Solutions May 30, 2026

Customers Always Asking "What Do You Recommend?" — How to Turn Indecision Into Bigger Orders

"What do you recommend?" can be a golden moment or an awkward one — it depends on whether your cashier knows what to say. Here's how to capitalize on it.

C
CrescendPOS Team

A Moment That's Often Wasted

"What do you recommend?" is one of the most common questions at any cafe. And the most common cashier response? "Everything's good." or "Depends on your taste."

Both answers are technically not wrong — but totally unhelpful. A customer asking for recommendations is giving you an invitation to influence their order. If the cashier doesn't use this moment, it's wasted.

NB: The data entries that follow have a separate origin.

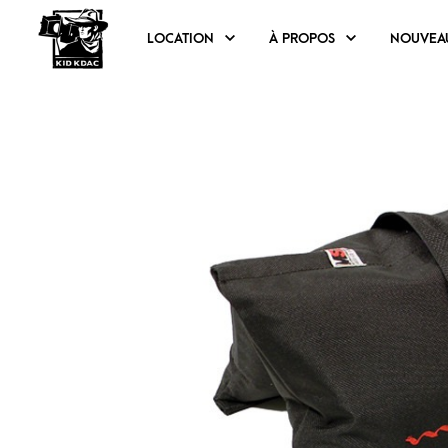
LOCATION
À PROPOS
NOUVEA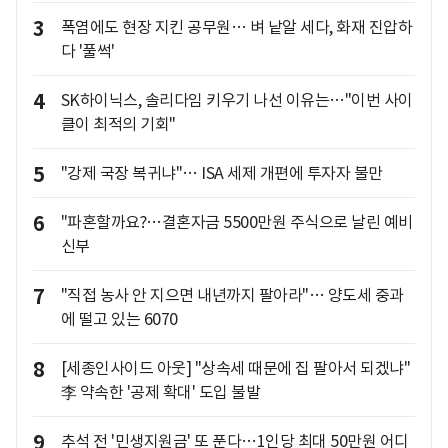
3
폭염에도 현장 지킨 공무원… 벼 낱알 세다, 화재 진압하
다 '풀썩'
4
SK하이닉스, 솔리다임 키우기 나선 이유는…"이번 사이
클이 최적의 기회"
5
"강제 국장 복귀냐"… ISA 세제 개편에 투자자 불만
6
"파혼할까요?…결혼자금 5500만원 주식으로 날린 예비
신부
7
"직접 농사 안 지으면 내년까지 팔아라"… 양도세 중과
에 떨고 있는 6070
8
[세종인사이드 아웃] "상속세 때문에 집 팔아서 되겠냐"
李 약속한 '공제 확대' 도입 불발
9
추석 전 '민생지원금' 또 푼다…1인당 최대 50만원 어디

Why Customers Ask for Recommendations

They don't always truly want to know the best item. Often they're:

  • Overwhelmed. Too many menu items and they don't know where to start.
  • Looking for guidance. They trust that someone who works here knows what's good.
  • Seeking social proof. "What's most popular?" = "what have other people already validated?"

Framework: 2 Questions Back

Before recommending, ask 2 things:

  1. "Do you prefer hot or iced?" — This immediately eliminates half the menu
  2. "Do you like it sweet or not too sweet?" — This narrows it to 3-4 options

Now the cashier can say: "If you like iced and not too sweet, our Iced Coffee Latte is the most popular. Or if you want to try something different, the Iced Palm Sugar Latte is also a favorite."

Specific, helpful, and gives the customer 2 options (not 20) to choose from.

Brief Your Cashiers: 3 Ready Recommendations

Every cashier should have 3 ready recommendations — not improvised:

  • Best seller: "Our most ordered item is..." — a safe, proven recommendation
  • High margin item: The item with the best margin — good for business without compromising recommendation quality
  • New or seasonal item: "We just launched [item], if you'd like to try something new" — helps introduce new menu items

Natural Upselling

After the recommendation, add one light suggestion:

  • "Want to add a pastry? It pairs really well with the coffee."
  • "Want to upgrade to Large? Just Rp 5,000 more."

This isn't pushy selling — it's a genuine suggestion that customers often appreciate because it helps them discover something new.

Train, Don't Just Instruct

Don't just say "cashiers should be able to recommend." Train them: roleplay scenarios, let them try every menu item (so recommendations are genuine), and review together which recommendations work best each week.

A cashier who's confident in making recommendations is an asset worth far more than the cost of training.